Young Mr Doh teased and complimented Mae at the same time. 'Oh! Where are your angel wings? Where are the veils and the bobbles? You are wearing glasses, why did you put on your husband's clothes by mistake?'

The children chorused giggles and hid their mouths.

Mae asked, 'What does Young Mr Doh think of Air?'

'What Air? Where is it? I tell you, it will never happen. How many people died, eh? No one wants it.'

'I want movies,' said his brother, who was a bit simple.

'So do I,' piped up one of the grandsons. 'It is as boring as mud in this village.'

'Fut-bol!' roared all the boys in unison, approximating in their language the name of the great international sport.

Mr Doh said, 'We get all of that on TV already. I tell you, nothing will change.'

The two young Doh wives, of course, worked and had no need of fashion. On the other hand, Young Miss Doh was famous for wearing men's clothes and riding a motorcycle. Outside on the street, An and Mae shrugged to each other.

At home, Joe waited for them in the kitchen, still in his undershirt and work trousers. 'So, wife, did you learn anything?'

An bowed, and Joe grunted. Siao and Old Mr Chung watched. Why suddenly, did it seem to Mae that their gaze was insolent?

Mae found she did not want to talk in front of them. Everything was like an egg that she wanted to warm and protect and hide away.

The two women also sat at the table, under the stares of the men. An looked over their Question Sheets. 'Very few of your questions are answered, ma'am.'

'We will need to talk to wives separately.'

'Why do you need to do that?' said Joe, belligerently.

'Because wives do not talk around their husbands.'

'Oh. And you want to encourage them. Tuh.' Joe looked to his father and brother for support. Siao grunted, and hid his face.

Mae sighed. 'Joe. I try to make us money. To do that, I need to know what women want clothes for.'

'To cover their nakedness, or else they'd all be whores, he said.

'Joe, we have a well-brought-up lady guest.'

Joe looked sullenly at both of them.

Mae looked at An. 'Everyone is pretending that nothing has changed. No one will talk about the Test at all.

An looked a bit tense. 'No one knows what to make of it. Except you.' An hesitated and then decided to push on. 'In your case, ma am, it was like a doctor prescribing deadly poison as a last resort. You have already gone through it, the worst. Every time people see you, they are reminded. That you were driven mad by it. That it changed you, beyond recognition.' An's eyes were saddened.

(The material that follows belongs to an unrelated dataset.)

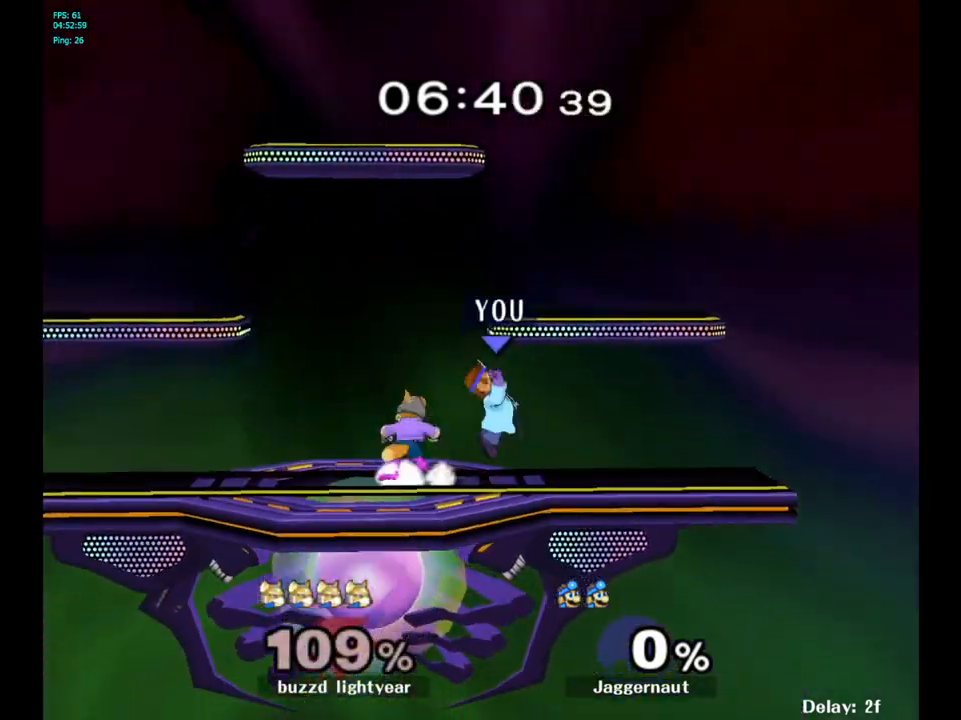
{"buttons": [], "left_stick": "right", "right_stick": "center", "events": [[17, "A", "up"], [233, "left_stick", "center"], [450, "left_stick", "right"]]}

'Yes!' said Joe, suddenly fierce. 'Yes! You are not the woman I married.'

An persisted, in a quiet, kindly voice: 'People might become frightened of you.'

'I will walk you home,' said Mae.

Joe forbade it. They had a terrible fight, in front of An. Mae was beside herself. She really had had enough. 'Think, you stupid man – though I know you find it difficult to even recognize your own shoes! I cannot let the village beauty walk home unchaperoned. What would her mother say?'

'Oh, so now you quote tradition at me. You, who walk about in men's jackets!'

'I am not staying here to listen to rubbish or to let you make a greater fool of yourself in front of Miss An.'

Mae stormed out.

She said to An, 'This is going to be harder work than I thought.'

'I think of it,' said An, 'as being like childbirth. I find it is already preparing me for many difficult tasks ahead.' She paused. 'I want to thank you for the opportunity.'

'I want to thank you for all your help.'

'We will find who your friends are, Mrs Chung-ma'am.'

Mae safely delivered An to her mother, and climbed back up to the village square. The Teahouse overlooked the hill, growing out of the side of Joe's cousin's house. It was full of light and smoke and bellowing. Mae walked away from it across their little stream, which was allowed to find its own way across the cobbles. She sat in the dark on the bench in front of Mrs Kosal's house under the great oak. Generations of children had swung from its branches. The people of Kizuldah called it 'the One Tree.' It seemed to reach up into the stars.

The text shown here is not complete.